Turkey Creek No. 3 — Groundbreaking for New Dam
Oklahoma Conservation Partnership breaks ground on first Stimulus-funded upstream flood control dam in the nation.
With the turn of a shovel and the clicking of camera the USDA Natural Resources Conservation Service (NRCS), Garfield County Conservation District, Turkey Creek Conservancy District and the Oklahoma Conservation Commission broke ground Sept. 9, 2009, on the first upstream flood control dam in the United States to be built with funds from the American Recovery and Reinvestment Act (ARRA), better known as the federal Stimulus plan. The dam will be the first of several new conservation projects throughout Oklahoma and the nation made possible by the passage of the stimulus act, said Trey Lam, president of the Oklahoma Association of Conservation Districts (OACD). The site of the new dam is near Enid in Garfield County, Okla.
“This new dam signifies the first step in what promises to be a huge investment in the conservation infrastructure of Oklahoma and the nation,” Lam said. “The dollars made available by the stimulus plan will help us not only build new upstream flood control structures like the one we broke ground on today, but they will also provide much needed assistance in repairing aging flood dams throughout Oklahoma and the nation and will provide funds for other conservation initiatives as well. This groundbreaking is a great way to kick off this new wave of investment in natural resource protection.”

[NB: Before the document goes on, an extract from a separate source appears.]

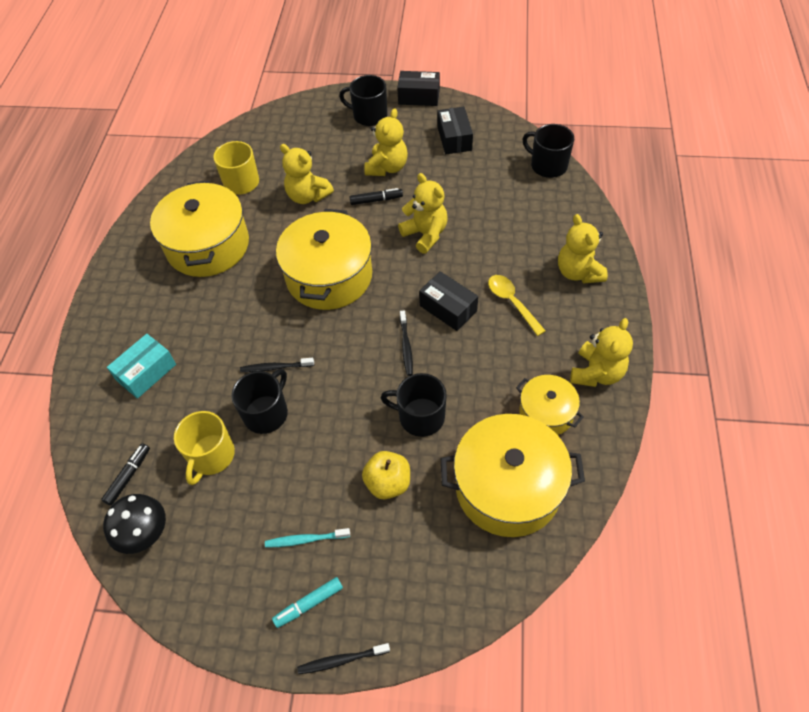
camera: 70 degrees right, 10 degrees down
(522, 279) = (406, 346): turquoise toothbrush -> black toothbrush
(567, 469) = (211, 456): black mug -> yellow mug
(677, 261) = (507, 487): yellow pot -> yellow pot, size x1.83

Located west of the city of Enid, the new flood control dam, designated Turkey Creek No. 3, will reduce flooding on more than 500 acres of cropland, protect six county bridges and roads located below the structure and provide wildlife mitigation, all for the construction cost of $510,998. Awarded to the construction company of C. Watts and Son Inc., the construction project will be funded completely by federal dollars from the stimulus plan. The dam will be the second of 11 dams to be built in the 244,000-acre Turkey Creek watershed. When all dams are completed, the project will reduce flooding for the 6,000 residents in the eight small communities in the watershed.
“Without the stimulus funds we would have had a hard time getting this project on the ground,” Lam said. “We hope this kick start of funding will start a process that will continue until we get the entire watershed system finished.”
The NRCS in Oklahoma have received nearly $2 million in Stimulus funds to build new flood control dams. In addition, another $14 million in stimulus funds have been earmarked to the Oklahoma NRCS for flood control rehabilitation and repair. Two million dollars in stimulus funds have been received by the Oklahoma Conservation Commission for water quality work in the Illinois River Watershed, and another $100,000 has come to conservation districts in northwest Oklahoma for work on controlled burns. Additionally, $308,000 in stimulus funds have also been earmarked for carbon and methane credit work by OACD statewide. All of this adds up to a significant investment for conservation in Oklahoma according to Matt Gard, Chairman of the Oklahoma Conservation Commission.
“We are excited about this investment in Oklahoma Conservation by the federal government,” Gard said. “It will provide new jobs for construction projects, new investment in the economy of rural Oklahoma and additional protection for our natural resources. This groundbreaking ceremony today signals the kickoff of what promises to be a new era in conservation work in Oklahoma and we are excited to be a part of it.”